And then the four Fordyce sisters, arriving unattended in a hollow square formation, large, dark, powerful girls ranging in age from twenty to thirty-one, filled with an inhuman energy and zeal for good works, the very first of those who struggled for the enfranchisement of women.

Then one or two nondescript bachelors, of the handy sort seen everywhere as conveniences, stuffed with food and wine taken at some monstrous dinner in the Thirties; and on their heels Mrs. Mallinson, who belonged in the category of Mrs. Champion and her virgins, but who had escaped years ago into the freedom of the literary world wherein she wrote long novels of society life. She was a hard woman and beginning to sag a little here and there so that she threw up against the ravages of decay bulwarks in the form of a black satin ribbon ornamented with diamonds about her dewlapped throat. She lived outside Paris in a small château, once the property of a royal mistress, and spoke with a French accent. Because she was literary, she was considered, in Mrs. Champion's mind, also Bohemian.

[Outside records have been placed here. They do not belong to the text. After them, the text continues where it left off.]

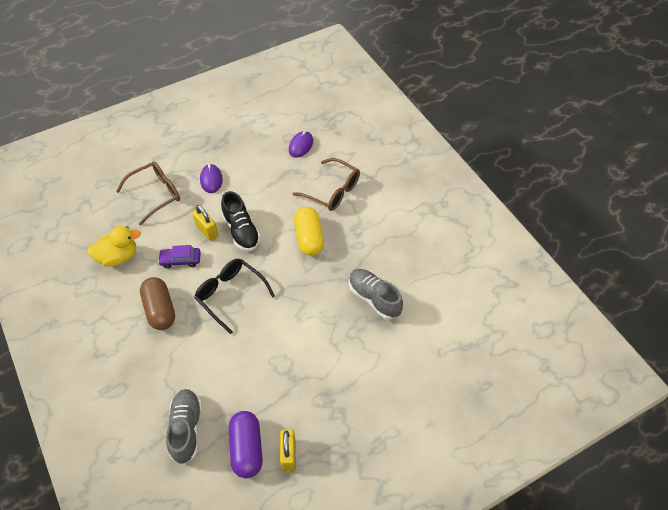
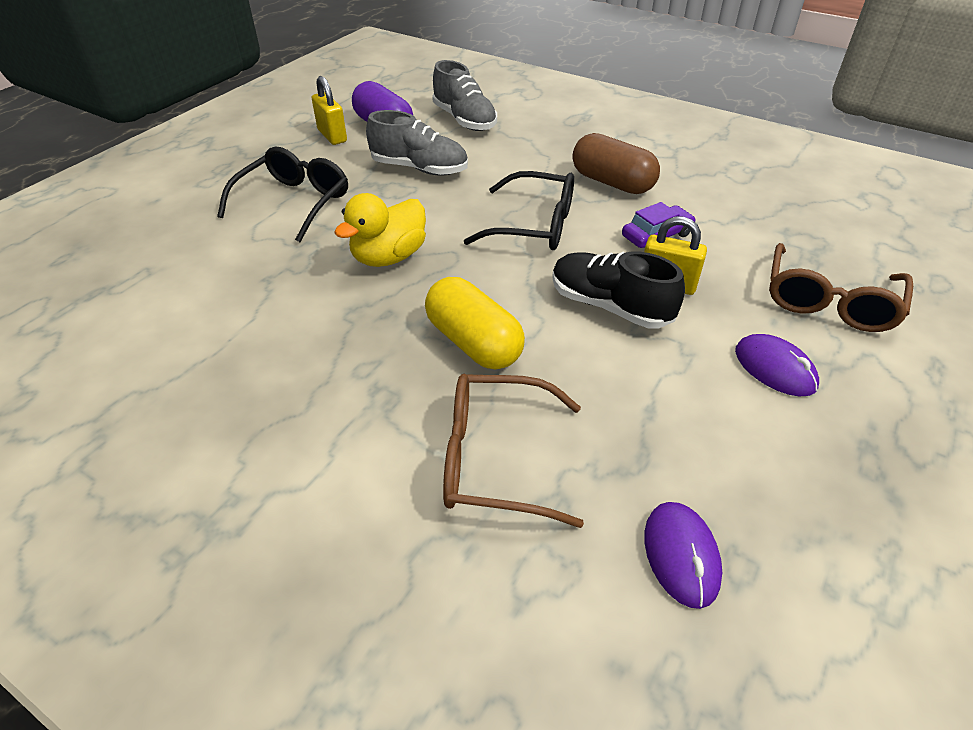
camera: 150 degrees right, 10 degrees down
(118, 257) = (748, 209): yellow duck -> yellow duck (389, 257)
(345, 379) = (294, 202): none -> black glasses
(374, 298) = (290, 298): grey shoe -> grey shoe (419, 169)

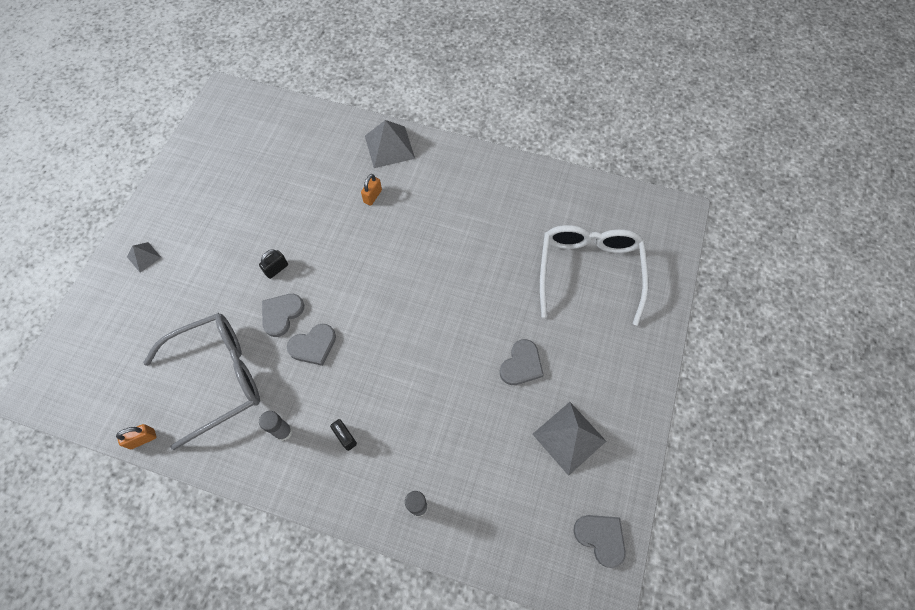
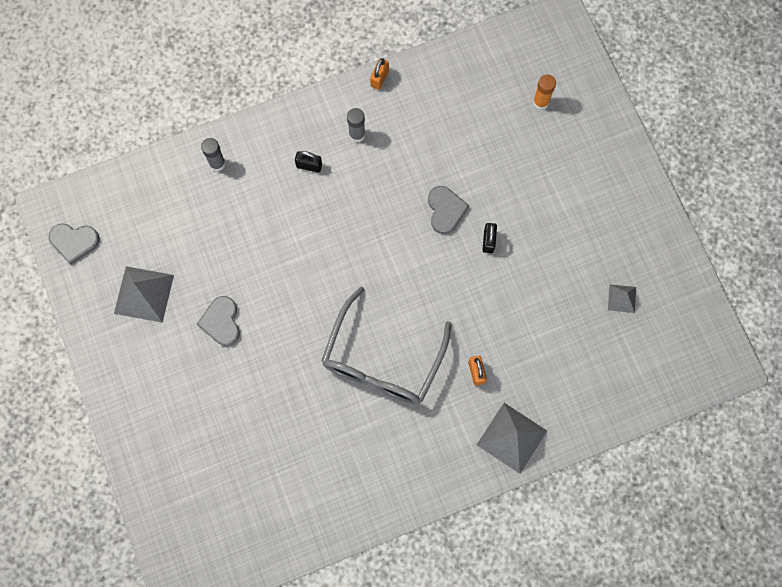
camera: 140 degrees right, 10 degrees up
(127, 338) = (541, 102): none -> orange glue stick
(142, 439) = (449, 54): orange padlock -> orange padlock (379, 78)
(144, 257) = (604, 164): grey pyramid -> grey pyramid (621, 298)
(218, 377) = (442, 130): grey glasses -> grey glasses (382, 360)
(313, 346) = (396, 207): grey heart -> none
(589, 271) = (225, 453): white glasses -> none

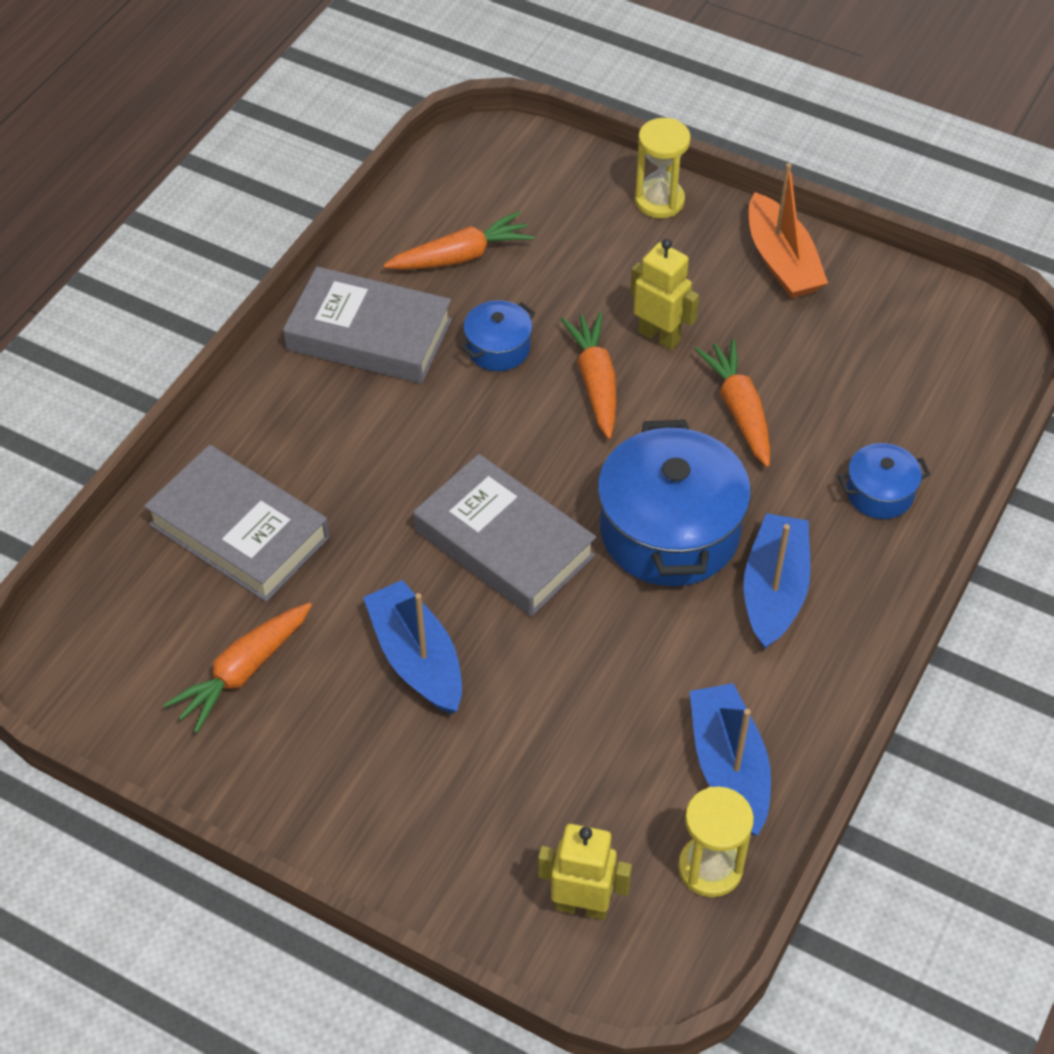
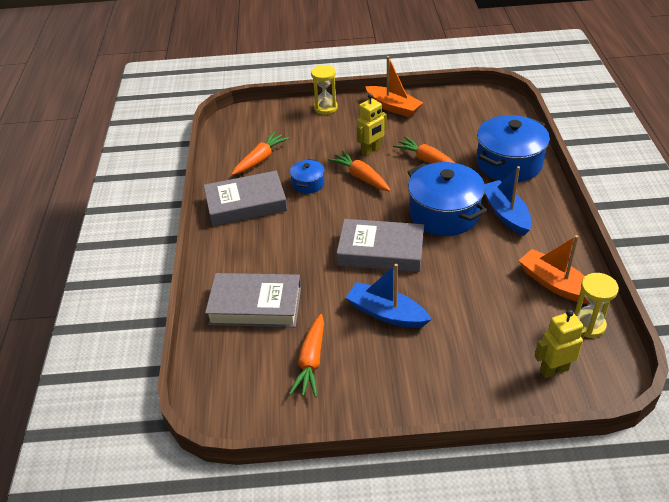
camera: 30 degrees left, 10 degrees down
(659, 336) = (371, 151): yellow robot -> yellow robot turned 135 degrees clockwise
(728, 767) = (555, 284): blue boat -> orange boat
(879, 493) = (509, 163): blue pot -> blue pot, size x2.03

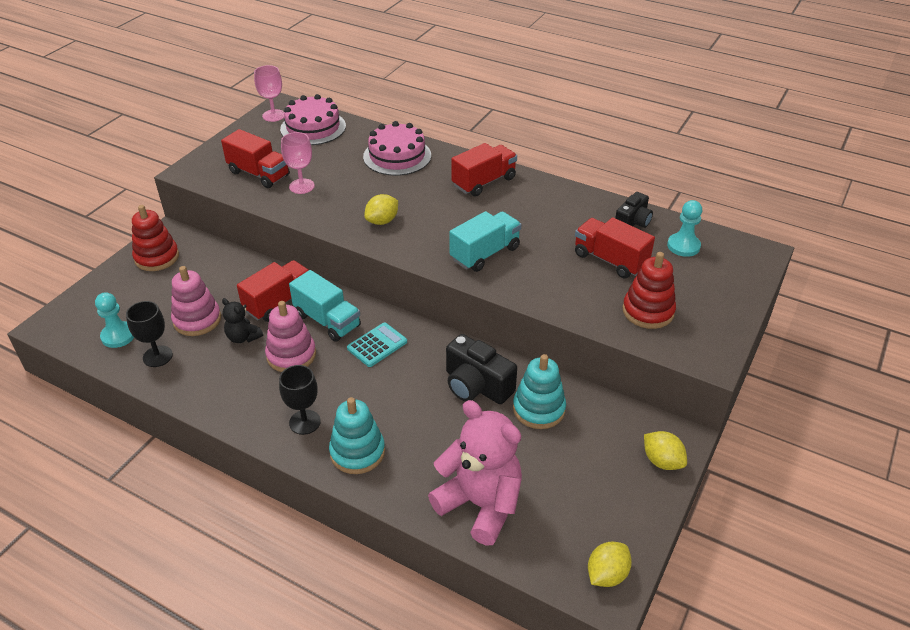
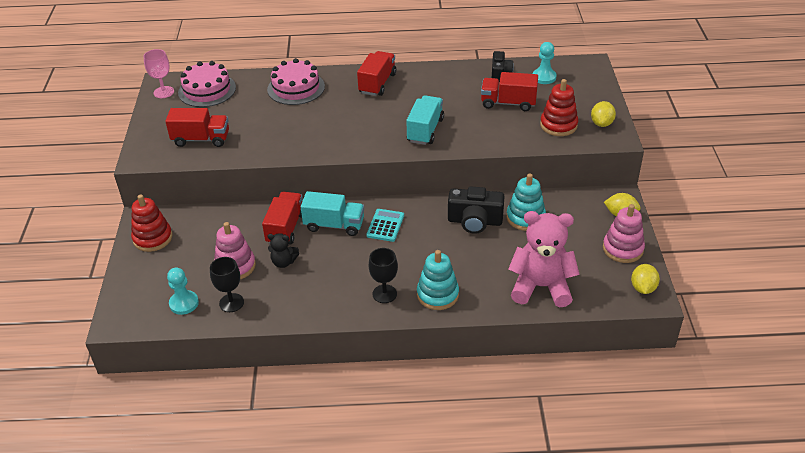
camera: 30 degrees left, 0 degrees up
(291, 355) = (331, 258): pink stacking toy -> pink stacking toy (623, 249)
(302, 186) = (245, 135): pink goblet -> none
(382, 221) = (332, 136): yellow lemon -> yellow lemon (601, 123)

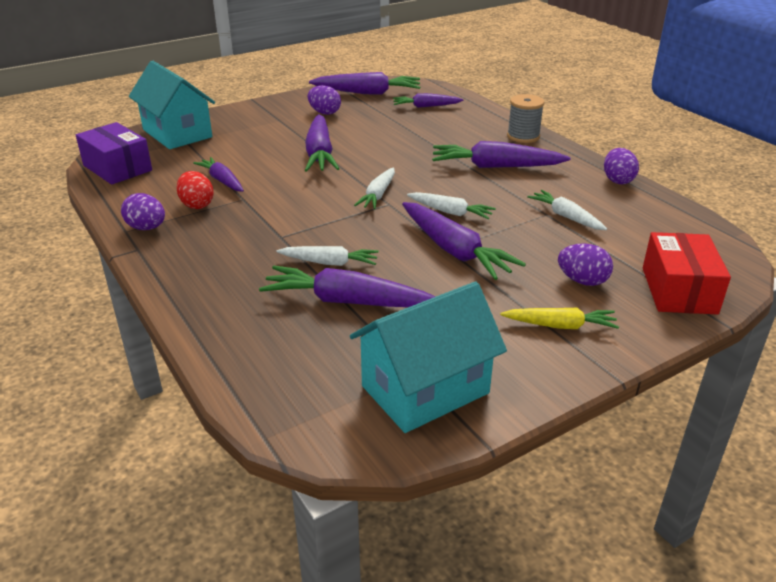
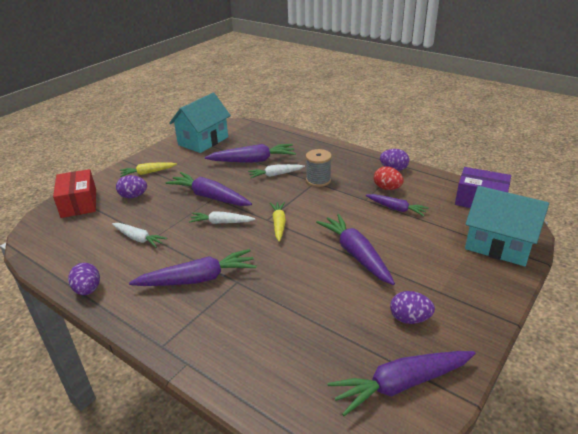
camera: 160 degrees right, 0 degrees up
(378, 195) = (279, 224): white carrot -> yellow carrot
(426, 106) = (307, 371): purple carrot -> none
(523, 136) = (176, 337): grey spool -> grey spool (318, 180)

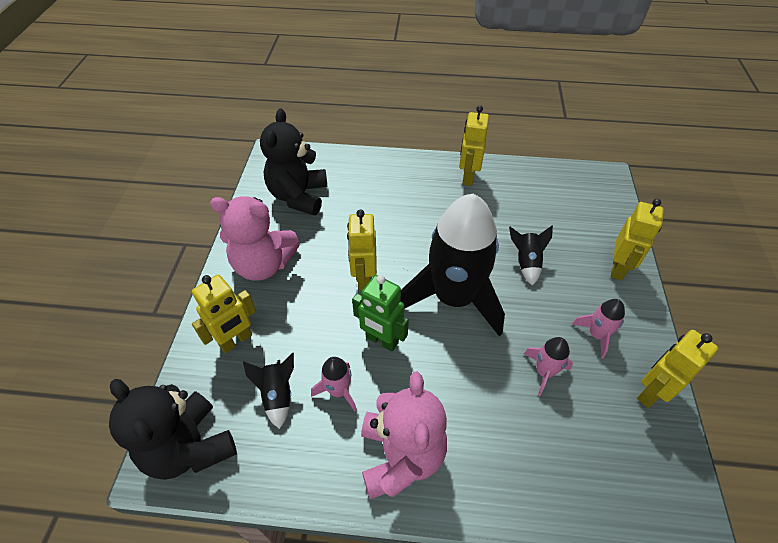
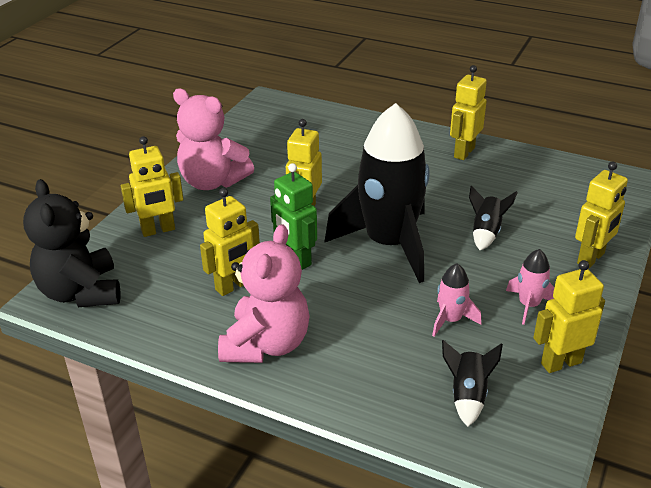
camera: 20 degrees right, 15 degrees down
(277, 395) = (175, 276): black rocket -> black rocket (467, 396)
(298, 196) = (275, 137): black teddy bear -> none
(338, 391) = (233, 286): pink rocket -> yellow robot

In her hiding place behind the painted screen, the dark eyes of Ellen Tolliver grew brighter and brighter. Behind her the Javanese dancer and the Russian tenor had relapsed into a condition of moribund indifference.

More and more guests filtered into the room, old, young, dowdy, respectable, smart, one or two even a little déclassée. They regarded each other for a time, slipping into little groups, gossiping for a moment, melting away into new and hostile clusters, whispering, laughing, sneering, until the whole room became filled with an animation which even the great dinners of two hours earlier could not suffocate.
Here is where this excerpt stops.